WHAT IS NEEDED ▸ In the listing below, find the line containing "X122000D02*Y53000D01*" and the line containing "G54D22*X249000Y246000D03*". Repeat exactly those two lines and every line between them.

■ ■ ■ ■ ■

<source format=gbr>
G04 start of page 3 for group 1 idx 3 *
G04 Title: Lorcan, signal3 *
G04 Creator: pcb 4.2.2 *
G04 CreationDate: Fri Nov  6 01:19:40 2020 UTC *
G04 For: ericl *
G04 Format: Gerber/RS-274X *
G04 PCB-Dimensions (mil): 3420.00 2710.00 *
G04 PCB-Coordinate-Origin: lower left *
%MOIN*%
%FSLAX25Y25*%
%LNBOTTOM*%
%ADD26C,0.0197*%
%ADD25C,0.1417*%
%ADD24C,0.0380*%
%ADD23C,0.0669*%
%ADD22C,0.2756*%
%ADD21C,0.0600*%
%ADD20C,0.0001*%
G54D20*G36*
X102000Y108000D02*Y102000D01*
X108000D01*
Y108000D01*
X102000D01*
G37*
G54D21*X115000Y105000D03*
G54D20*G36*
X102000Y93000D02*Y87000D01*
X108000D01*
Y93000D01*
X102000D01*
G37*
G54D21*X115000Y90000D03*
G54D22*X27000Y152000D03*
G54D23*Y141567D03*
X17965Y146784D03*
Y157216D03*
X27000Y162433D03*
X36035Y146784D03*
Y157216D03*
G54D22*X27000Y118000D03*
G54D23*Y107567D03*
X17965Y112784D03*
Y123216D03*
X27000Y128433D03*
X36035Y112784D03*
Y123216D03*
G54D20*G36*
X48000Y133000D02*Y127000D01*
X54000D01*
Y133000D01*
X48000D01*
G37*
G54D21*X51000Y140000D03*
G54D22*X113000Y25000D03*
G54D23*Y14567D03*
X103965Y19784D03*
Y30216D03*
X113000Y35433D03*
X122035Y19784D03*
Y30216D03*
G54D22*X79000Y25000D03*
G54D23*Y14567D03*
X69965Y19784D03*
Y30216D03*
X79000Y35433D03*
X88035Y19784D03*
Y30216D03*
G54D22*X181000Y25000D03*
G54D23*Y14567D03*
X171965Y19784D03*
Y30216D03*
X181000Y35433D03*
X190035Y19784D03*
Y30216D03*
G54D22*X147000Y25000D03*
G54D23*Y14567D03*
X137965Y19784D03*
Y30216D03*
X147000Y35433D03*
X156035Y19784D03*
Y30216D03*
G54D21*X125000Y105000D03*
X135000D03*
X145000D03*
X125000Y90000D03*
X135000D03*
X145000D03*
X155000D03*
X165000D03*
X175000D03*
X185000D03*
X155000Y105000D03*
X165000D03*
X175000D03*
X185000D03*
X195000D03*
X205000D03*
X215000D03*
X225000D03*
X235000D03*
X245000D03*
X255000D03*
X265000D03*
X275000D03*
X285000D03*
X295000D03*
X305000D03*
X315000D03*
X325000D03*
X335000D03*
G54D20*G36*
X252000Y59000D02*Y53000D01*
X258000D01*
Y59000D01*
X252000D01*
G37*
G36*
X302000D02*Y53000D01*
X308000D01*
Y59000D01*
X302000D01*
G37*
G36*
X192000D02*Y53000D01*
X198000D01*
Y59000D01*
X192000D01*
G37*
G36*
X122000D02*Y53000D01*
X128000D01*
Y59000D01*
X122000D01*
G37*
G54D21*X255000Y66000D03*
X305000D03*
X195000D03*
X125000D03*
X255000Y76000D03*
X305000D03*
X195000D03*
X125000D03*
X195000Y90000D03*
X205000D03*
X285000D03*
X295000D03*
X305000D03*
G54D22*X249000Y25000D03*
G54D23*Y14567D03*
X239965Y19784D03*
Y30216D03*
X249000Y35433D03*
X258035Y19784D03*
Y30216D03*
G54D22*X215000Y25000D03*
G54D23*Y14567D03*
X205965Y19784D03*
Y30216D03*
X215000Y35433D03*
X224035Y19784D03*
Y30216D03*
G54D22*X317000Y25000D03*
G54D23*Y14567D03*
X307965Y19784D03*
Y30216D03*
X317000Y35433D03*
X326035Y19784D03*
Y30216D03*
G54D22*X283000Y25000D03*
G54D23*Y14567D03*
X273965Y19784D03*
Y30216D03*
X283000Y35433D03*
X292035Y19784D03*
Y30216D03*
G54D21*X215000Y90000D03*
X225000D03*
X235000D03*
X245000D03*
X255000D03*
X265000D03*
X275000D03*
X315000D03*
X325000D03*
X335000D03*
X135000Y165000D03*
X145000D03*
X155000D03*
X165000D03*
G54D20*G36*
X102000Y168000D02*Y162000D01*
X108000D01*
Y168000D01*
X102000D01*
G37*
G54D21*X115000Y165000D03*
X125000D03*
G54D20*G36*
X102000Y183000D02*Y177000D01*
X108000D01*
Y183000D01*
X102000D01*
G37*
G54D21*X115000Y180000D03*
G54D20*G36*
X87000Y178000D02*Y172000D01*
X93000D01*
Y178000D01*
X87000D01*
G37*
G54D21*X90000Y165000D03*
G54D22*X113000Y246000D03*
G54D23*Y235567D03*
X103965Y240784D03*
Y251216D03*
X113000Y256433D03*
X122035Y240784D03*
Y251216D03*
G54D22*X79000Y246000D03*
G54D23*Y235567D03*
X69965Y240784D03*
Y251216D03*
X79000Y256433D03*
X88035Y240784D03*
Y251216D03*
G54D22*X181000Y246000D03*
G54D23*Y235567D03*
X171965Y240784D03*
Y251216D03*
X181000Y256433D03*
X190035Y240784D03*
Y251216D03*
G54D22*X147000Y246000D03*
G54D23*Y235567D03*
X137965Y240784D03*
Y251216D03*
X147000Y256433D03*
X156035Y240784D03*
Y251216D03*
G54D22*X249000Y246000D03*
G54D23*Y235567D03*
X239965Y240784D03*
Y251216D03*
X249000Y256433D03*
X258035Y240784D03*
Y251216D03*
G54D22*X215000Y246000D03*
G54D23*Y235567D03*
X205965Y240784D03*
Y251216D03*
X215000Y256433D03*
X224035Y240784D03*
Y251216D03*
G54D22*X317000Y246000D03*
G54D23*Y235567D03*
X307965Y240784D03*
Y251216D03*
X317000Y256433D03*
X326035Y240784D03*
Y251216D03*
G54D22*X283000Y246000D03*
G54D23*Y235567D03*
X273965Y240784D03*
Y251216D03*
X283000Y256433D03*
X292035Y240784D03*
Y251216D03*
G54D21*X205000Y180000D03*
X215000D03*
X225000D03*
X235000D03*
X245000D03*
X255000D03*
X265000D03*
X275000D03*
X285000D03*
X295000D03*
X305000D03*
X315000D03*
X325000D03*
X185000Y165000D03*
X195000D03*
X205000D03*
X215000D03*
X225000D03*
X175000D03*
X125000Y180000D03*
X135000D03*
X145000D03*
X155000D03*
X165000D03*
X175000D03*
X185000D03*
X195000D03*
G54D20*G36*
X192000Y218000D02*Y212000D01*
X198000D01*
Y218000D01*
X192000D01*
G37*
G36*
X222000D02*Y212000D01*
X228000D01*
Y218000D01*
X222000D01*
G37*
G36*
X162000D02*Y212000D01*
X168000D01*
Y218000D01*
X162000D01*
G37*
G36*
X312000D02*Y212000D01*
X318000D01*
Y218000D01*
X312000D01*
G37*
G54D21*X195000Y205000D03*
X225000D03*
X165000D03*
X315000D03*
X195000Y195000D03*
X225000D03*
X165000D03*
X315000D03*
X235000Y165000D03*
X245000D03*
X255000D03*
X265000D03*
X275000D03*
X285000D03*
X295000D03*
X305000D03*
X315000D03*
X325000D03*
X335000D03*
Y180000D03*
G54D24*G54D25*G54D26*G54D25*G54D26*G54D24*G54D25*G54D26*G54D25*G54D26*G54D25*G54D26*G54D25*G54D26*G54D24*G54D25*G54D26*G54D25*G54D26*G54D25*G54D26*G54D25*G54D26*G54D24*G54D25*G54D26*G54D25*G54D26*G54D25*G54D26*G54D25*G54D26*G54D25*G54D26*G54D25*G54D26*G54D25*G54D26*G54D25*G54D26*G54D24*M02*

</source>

■ ■ ■ ■ ■

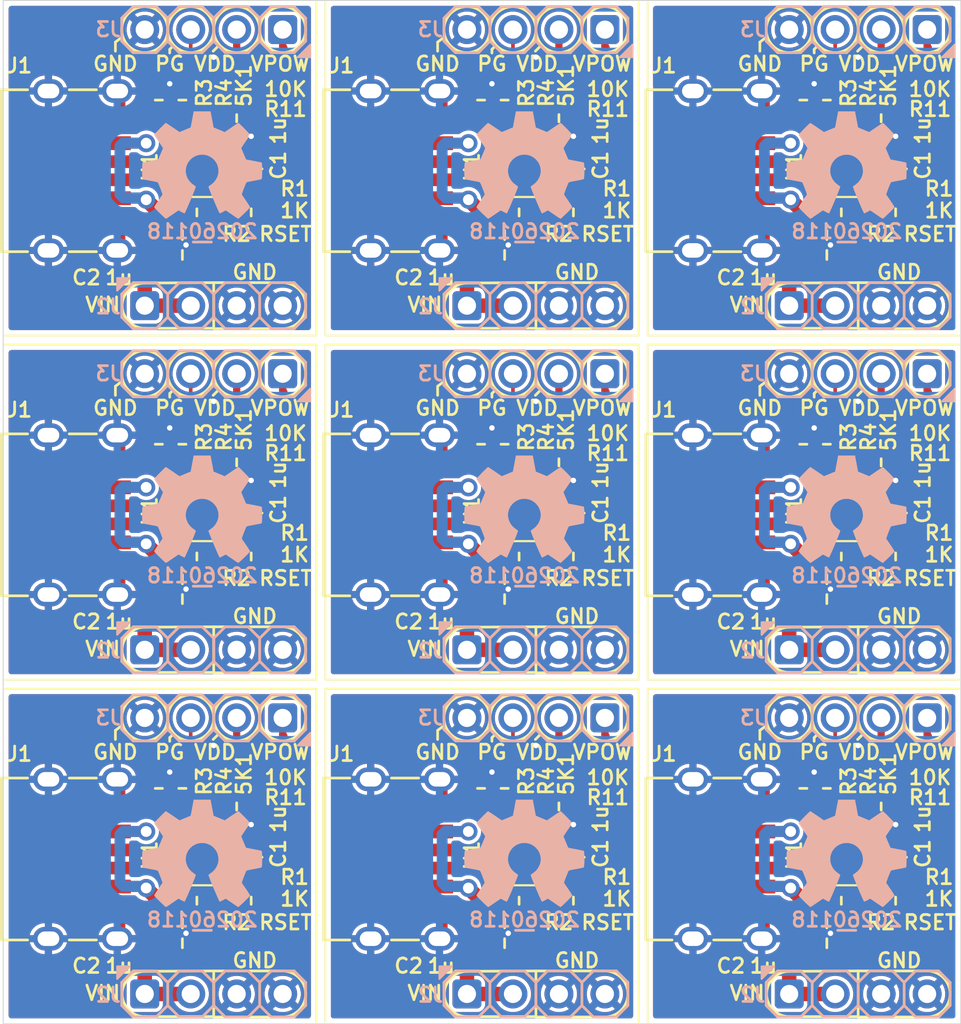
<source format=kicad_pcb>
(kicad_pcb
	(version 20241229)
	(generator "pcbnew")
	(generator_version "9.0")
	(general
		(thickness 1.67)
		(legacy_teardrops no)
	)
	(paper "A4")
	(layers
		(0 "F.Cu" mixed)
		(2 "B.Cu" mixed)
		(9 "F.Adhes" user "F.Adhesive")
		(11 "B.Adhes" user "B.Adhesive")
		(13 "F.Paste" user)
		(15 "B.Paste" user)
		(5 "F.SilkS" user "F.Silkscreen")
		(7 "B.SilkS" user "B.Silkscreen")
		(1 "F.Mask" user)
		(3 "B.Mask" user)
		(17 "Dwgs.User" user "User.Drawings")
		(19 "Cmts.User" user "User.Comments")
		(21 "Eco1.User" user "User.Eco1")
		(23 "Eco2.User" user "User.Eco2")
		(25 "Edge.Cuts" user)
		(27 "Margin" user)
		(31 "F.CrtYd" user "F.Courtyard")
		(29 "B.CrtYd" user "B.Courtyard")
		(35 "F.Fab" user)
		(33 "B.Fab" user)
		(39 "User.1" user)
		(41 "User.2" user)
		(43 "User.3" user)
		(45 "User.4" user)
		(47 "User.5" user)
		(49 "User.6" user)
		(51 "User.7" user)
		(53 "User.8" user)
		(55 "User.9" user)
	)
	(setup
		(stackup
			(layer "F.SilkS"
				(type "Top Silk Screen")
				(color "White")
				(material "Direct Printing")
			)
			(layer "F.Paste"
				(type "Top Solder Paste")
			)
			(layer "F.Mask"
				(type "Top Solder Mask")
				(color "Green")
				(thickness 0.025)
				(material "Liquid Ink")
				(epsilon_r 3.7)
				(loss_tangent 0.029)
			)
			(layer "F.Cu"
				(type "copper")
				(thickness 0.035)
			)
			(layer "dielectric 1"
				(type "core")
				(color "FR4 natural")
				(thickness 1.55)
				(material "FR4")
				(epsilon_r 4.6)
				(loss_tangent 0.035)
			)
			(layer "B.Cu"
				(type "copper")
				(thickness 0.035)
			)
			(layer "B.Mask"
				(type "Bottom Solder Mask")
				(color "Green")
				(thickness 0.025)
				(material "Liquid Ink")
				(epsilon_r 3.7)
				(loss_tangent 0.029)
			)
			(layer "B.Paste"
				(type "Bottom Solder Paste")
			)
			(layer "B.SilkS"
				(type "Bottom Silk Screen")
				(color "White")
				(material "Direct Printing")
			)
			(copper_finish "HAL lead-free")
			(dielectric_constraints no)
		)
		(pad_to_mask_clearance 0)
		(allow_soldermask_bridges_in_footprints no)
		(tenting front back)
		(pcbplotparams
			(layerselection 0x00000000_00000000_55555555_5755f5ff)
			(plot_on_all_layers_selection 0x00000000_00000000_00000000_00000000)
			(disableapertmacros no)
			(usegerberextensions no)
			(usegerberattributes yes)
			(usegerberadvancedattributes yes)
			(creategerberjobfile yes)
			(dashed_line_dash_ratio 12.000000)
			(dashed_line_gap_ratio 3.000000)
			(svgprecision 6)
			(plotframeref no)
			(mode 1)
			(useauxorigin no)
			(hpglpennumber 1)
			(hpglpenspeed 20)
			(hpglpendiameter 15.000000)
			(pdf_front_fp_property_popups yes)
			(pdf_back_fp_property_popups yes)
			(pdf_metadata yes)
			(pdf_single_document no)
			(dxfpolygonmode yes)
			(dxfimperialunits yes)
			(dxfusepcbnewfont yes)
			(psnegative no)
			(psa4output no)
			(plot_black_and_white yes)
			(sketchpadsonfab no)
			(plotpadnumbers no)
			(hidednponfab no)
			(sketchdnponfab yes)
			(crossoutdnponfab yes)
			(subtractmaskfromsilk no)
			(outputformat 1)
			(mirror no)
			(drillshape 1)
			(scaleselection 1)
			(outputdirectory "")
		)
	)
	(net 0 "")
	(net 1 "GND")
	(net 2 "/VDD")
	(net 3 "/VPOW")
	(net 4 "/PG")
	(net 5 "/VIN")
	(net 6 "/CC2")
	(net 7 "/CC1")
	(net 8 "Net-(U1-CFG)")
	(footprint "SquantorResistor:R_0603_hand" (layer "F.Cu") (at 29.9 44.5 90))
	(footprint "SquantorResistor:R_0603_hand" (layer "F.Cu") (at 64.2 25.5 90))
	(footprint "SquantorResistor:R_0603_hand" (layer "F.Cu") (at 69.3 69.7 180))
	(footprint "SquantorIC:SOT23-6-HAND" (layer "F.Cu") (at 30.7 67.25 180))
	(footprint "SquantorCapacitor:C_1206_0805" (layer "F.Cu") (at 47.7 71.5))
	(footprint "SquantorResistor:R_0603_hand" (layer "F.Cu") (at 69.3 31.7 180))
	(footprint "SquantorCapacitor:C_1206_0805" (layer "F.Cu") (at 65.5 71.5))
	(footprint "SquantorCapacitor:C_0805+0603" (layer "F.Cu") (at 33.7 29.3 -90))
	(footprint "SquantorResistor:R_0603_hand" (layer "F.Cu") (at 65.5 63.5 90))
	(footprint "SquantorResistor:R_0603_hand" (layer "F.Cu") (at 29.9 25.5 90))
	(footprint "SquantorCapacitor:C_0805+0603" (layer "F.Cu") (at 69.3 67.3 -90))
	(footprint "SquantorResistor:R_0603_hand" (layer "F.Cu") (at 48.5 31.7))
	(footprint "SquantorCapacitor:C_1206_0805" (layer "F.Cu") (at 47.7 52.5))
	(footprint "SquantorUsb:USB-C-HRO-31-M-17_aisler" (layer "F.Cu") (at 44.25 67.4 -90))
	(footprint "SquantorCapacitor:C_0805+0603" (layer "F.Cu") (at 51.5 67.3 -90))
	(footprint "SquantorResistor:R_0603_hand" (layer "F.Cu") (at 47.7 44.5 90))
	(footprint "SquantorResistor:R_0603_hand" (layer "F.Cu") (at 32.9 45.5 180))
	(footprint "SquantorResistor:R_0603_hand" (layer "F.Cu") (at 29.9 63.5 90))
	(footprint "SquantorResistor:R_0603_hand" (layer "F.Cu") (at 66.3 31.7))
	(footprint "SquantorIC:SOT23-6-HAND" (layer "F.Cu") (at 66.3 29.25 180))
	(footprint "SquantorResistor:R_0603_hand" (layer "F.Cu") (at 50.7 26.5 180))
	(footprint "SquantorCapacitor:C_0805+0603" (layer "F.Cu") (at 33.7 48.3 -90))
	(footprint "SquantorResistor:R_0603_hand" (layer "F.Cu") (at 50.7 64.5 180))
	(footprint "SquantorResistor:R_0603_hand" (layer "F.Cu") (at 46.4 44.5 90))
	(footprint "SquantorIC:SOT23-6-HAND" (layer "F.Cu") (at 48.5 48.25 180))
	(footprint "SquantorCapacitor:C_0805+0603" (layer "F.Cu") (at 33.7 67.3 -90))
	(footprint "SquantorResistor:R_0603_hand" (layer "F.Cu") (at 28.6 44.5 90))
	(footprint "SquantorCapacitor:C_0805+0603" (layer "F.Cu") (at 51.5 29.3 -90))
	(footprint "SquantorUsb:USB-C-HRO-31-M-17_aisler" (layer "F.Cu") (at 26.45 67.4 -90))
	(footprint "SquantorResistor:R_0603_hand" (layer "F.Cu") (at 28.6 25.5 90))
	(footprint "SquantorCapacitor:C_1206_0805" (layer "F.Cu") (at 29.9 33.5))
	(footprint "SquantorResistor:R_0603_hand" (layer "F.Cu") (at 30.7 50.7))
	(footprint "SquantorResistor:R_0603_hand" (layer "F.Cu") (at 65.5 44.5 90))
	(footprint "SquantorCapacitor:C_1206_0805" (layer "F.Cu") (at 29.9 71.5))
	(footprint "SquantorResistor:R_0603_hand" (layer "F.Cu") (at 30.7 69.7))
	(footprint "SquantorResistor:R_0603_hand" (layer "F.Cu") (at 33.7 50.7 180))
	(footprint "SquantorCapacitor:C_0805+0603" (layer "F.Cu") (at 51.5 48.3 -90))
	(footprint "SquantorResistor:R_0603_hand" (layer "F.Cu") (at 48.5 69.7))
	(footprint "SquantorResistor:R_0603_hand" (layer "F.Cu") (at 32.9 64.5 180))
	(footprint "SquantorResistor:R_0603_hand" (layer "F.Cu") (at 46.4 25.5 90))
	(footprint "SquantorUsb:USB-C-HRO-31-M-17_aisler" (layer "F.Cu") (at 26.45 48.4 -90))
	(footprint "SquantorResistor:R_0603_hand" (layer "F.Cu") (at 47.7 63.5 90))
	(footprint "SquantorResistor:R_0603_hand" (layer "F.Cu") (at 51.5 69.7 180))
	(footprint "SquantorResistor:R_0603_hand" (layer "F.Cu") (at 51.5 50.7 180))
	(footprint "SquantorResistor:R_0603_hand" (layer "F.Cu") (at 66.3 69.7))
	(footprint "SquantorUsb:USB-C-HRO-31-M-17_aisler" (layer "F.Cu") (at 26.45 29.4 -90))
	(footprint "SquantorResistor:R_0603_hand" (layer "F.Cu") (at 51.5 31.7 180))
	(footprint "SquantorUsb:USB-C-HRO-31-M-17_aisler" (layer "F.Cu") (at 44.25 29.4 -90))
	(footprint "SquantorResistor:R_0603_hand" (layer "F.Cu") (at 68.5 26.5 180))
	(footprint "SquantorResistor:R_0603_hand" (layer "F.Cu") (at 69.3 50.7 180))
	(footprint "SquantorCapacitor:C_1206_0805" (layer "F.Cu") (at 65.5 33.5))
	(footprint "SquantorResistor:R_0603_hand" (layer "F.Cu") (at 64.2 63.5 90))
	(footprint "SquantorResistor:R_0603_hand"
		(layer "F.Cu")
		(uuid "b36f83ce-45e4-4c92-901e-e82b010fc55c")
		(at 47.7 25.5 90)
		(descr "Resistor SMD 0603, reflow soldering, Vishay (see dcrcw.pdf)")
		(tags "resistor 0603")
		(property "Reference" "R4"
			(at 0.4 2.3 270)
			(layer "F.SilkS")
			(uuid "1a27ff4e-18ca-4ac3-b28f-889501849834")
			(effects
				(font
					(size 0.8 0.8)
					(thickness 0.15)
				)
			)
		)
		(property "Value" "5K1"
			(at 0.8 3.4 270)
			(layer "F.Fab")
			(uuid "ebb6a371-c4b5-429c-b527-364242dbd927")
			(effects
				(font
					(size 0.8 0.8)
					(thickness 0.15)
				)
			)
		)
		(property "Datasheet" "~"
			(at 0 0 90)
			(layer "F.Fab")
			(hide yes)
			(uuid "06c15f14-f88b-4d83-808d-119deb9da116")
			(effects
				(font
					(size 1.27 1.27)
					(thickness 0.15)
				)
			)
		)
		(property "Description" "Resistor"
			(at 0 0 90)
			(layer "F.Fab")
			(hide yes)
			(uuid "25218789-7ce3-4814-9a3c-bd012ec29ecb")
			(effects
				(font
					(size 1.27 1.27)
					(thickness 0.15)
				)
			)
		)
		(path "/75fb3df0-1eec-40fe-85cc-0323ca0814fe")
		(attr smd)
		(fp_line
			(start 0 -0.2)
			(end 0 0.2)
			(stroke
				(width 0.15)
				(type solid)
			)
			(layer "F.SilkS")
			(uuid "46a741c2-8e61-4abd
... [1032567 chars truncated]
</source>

■ ■ ■ ■ ■

TASK RESULT ▸
X122000D02*Y53000D01*
X128000D01*
Y59000D01*
X122000D01*
G37*
G54D21*X255000Y66000D03*
X305000D03*
X195000D03*
X125000D03*
X255000Y76000D03*
X305000D03*
X195000D03*
X125000D03*
X195000Y90000D03*
X205000D03*
X285000D03*
X295000D03*
X305000D03*
G54D22*X249000Y25000D03*
G54D23*Y14567D03*
X239965Y19784D03*
Y30216D03*
X249000Y35433D03*
X258035Y19784D03*
Y30216D03*
G54D22*X215000Y25000D03*
G54D23*Y14567D03*
X205965Y19784D03*
Y30216D03*
X215000Y35433D03*
X224035Y19784D03*
Y30216D03*
G54D22*X317000Y25000D03*
G54D23*Y14567D03*
X307965Y19784D03*
Y30216D03*
X317000Y35433D03*
X326035Y19784D03*
Y30216D03*
G54D22*X283000Y25000D03*
G54D23*Y14567D03*
X273965Y19784D03*
Y30216D03*
X283000Y35433D03*
X292035Y19784D03*
Y30216D03*
G54D21*X215000Y90000D03*
X225000D03*
X235000D03*
X245000D03*
X255000D03*
X265000D03*
X275000D03*
X315000D03*
X325000D03*
X335000D03*
X135000Y165000D03*
X145000D03*
X155000D03*
X165000D03*
G54D20*G36*
X102000Y168000D02*Y162000D01*
X108000D01*
Y168000D01*
X102000D01*
G37*
G54D21*X115000Y165000D03*
X125000D03*
G54D20*G36*
X102000Y183000D02*Y177000D01*
X108000D01*
Y183000D01*
X102000D01*
G37*
G54D21*X115000Y180000D03*
G54D20*G36*
X87000Y178000D02*Y172000D01*
X93000D01*
Y178000D01*
X87000D01*
G37*
G54D21*X90000Y165000D03*
G54D22*X113000Y246000D03*
G54D23*Y235567D03*
X103965Y240784D03*
Y251216D03*
X113000Y256433D03*
X122035Y240784D03*
Y251216D03*
G54D22*X79000Y246000D03*
G54D23*Y235567D03*
X69965Y240784D03*
Y251216D03*
X79000Y256433D03*
X88035Y240784D03*
Y251216D03*
G54D22*X181000Y246000D03*
G54D23*Y235567D03*
X171965Y240784D03*
Y251216D03*
X181000Y256433D03*
X190035Y240784D03*
Y251216D03*
G54D22*X147000Y246000D03*
G54D23*Y235567D03*
X137965Y240784D03*
Y251216D03*
X147000Y256433D03*
X156035Y240784D03*
Y251216D03*
G54D22*X249000Y246000D03*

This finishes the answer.